===== Data shown =====

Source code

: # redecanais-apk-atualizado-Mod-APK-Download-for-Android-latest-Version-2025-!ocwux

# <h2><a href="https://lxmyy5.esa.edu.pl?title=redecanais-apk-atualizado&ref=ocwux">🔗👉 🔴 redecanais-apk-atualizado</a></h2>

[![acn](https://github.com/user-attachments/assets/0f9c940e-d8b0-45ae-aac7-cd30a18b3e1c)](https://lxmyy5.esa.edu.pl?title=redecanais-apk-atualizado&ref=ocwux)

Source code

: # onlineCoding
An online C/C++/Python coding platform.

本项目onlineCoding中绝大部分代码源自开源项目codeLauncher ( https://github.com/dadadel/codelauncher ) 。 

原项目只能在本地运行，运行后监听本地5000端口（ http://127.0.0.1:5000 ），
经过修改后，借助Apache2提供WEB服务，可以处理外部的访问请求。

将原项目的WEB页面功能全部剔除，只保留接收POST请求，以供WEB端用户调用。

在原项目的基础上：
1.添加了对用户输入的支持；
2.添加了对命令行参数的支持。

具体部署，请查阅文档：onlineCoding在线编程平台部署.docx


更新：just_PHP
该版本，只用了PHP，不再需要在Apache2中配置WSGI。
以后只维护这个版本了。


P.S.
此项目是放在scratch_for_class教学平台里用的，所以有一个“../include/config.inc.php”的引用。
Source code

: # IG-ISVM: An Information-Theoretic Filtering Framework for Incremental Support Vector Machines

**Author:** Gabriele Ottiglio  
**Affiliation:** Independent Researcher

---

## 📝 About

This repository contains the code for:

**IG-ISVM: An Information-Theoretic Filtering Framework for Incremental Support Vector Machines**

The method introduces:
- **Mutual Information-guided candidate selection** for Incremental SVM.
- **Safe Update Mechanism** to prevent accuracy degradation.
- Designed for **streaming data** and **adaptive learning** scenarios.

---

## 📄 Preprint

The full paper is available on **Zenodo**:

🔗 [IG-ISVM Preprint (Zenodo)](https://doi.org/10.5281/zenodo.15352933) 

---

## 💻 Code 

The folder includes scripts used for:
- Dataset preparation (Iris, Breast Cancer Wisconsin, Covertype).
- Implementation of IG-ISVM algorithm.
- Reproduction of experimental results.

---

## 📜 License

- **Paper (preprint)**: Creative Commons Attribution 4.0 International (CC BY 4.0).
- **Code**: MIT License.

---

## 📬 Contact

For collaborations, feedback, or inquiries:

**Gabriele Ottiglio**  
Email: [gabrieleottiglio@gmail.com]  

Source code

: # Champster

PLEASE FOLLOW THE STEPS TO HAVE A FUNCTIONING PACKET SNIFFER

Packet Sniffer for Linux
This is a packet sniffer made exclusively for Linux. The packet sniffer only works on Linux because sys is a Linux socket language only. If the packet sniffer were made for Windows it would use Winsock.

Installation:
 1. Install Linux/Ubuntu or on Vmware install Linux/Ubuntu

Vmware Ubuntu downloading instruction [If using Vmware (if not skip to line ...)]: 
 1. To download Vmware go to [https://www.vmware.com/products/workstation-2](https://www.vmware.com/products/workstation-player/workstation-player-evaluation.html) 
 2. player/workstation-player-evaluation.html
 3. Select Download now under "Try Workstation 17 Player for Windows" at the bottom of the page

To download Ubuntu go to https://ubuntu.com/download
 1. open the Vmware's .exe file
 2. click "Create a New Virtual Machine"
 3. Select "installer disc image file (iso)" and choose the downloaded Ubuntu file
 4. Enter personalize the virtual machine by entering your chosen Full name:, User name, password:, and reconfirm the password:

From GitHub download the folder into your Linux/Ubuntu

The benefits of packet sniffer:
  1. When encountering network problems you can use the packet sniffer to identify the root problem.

=====

### Work required:
Lay out the rows as a Markdown table with the columns Line and Text, running from the start of the rows up to and including the line that contains "2.添加了对命令行参数的支持。". Number each line in the Line column and leave out blank lines.

### Reply:
| Line | Text |
|---|---|
| 1 | Source code |
| 2 | : # redecanais-apk-atualizado-Mod-APK-Download-for-Android-latest-Version-2025-!ocwux |
| 3 | # <h2><a href="https://lxmyy5.esa.edu.pl?title=redecanais-apk-atualizado&ref=ocwux">🔗👉 🔴 redecanais-apk-atualizado</a></h2> |
| 4 | [![acn](https://github.com/user-attachments/assets/0f9c940e-d8b0-45ae-aac7-cd30a18b3e1c)](https://lxmyy5.esa.edu.pl?title=redecanais-apk-atualizado&ref=ocwux) |
| 5 | Source code |
| 6 | : # onlineCoding |
| 7 | An online C/C++/Python coding platform. |
| 8 | 本项目onlineCoding中绝大部分代码源自开源项目codeLauncher ( https://github.com/dadadel/codelauncher ) 。  |
| 9 | 原项目只能在本地运行，运行后监听本地5000端口（ http://127.0.0.1:5000 ）， |
| 10 | 经过修改后，借助Apache2提供WEB服务，可以处理外部的访问请求。 |
| 11 | 将原项目的WEB页面功能全部剔除，只保留接收POST请求，以供WEB端用户调用。 |
| 12 | 在原项目的基础上： |
| 13 | 1.添加了对用户输入的支持； |
| 14 | 2.添加了对命令行参数的支持。 |